Updated: Nov 4
Years ago, I loved going thrifting. I knew the location and sale schedule for every thrift shop in New Orleans. You could expect to find me there if it was a big sale day.
And, then, Ebay happened. I realized I could buy and sell thrifted items on Ebay as a full-time income so I could work from home and spend more quality time with my small children.
Initially, I loved it. When I thrifted just for me, I needed to be very selective because a house only has so much room and a closet can only contain so many clothes. As soon as I started buying, I could find and take home all the treasures. I could squee over finding designer items even when they weren't in my size.
I loved the hunt and I loved taking home all the gorgeous things that I found, but over time, I lost my passion for it. When I had to go out, over time, I found that I just didn't enjoy it the way I once did.
Ebay began to shift policy and I found it harder and harder to sell items that would once have flown off the page. More and more people were doing what I did and the competition got stiffer and stiffer. The Ebay fees grew higher and higher. By the end, it was very difficult for me to make the profits I once did and I'd grown to hate thrifting.

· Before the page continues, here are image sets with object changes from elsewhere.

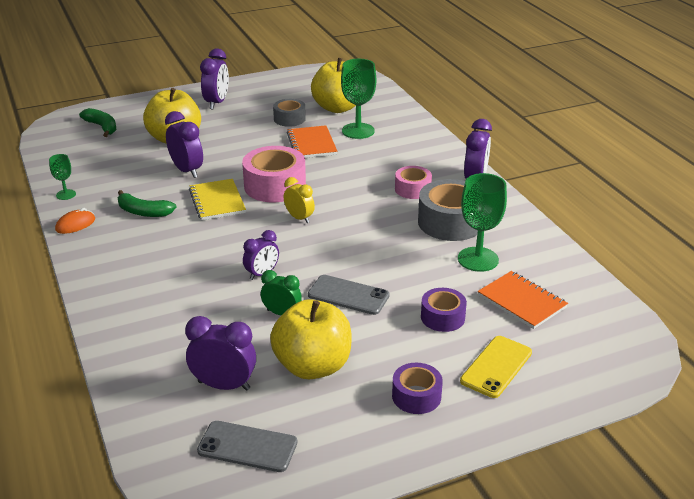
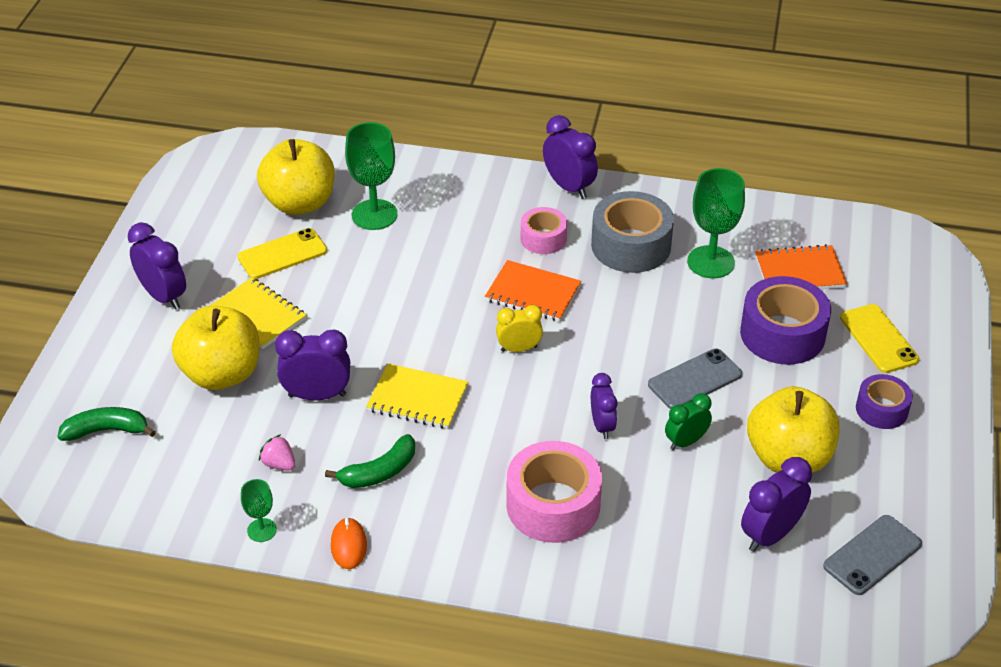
camera: 55 degrees left, 10 degrees up
pink tape [242,146,306,202] -> pink tape moved to [507,441,602,543]
grey tape [273,99,306,127] -> yellow phone [237,228,327,279]
orange notebook [287,125,337,158] -> orange notebook moved to [485,260,581,321]
purple tape [421,288,467,332] -> purple tape [740,276,831,365], size x1.71
none -> yellow notebook [209,277,306,349]
none -> pink strawberry [259,434,296,471]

I shifted into making my own beaded jewelry and I did well with that for a while, but for years after, I did not enjoy going thrifting as I once had. I could go into the store and I would poke around the edges a bit, but I couldn't bring myself to go through the racks of clothes that I once found so inviting.
As the years passed though, I wondered if I could go back to the thrift shops and rediscover my love for finding hidden treasures. I've realized that I don't do a lot of leisure activities. I don't really play the way I once did.
Today, I decided to take a trip to the local Purple Cow. I went in. It's a spacious, clean, well-run space. I walked around the edges of the shop and found a very cool mug that looks like pottery and, after going through the racks of jewelry, I found a necklace that I could see myself wearing.
I couldn't quite bring myself to go through the racks of clothes, but I did go in and I did find some things that I liked so maybe I'll try another store next week. I would like to reconnect with a hobby that once brought me a great deal of pleasure. I need to commit to finding a way to play.
Maybe thrifting won't be a passion for me ever again, but I am trying and, ultimately, that is the biggest part of the battle.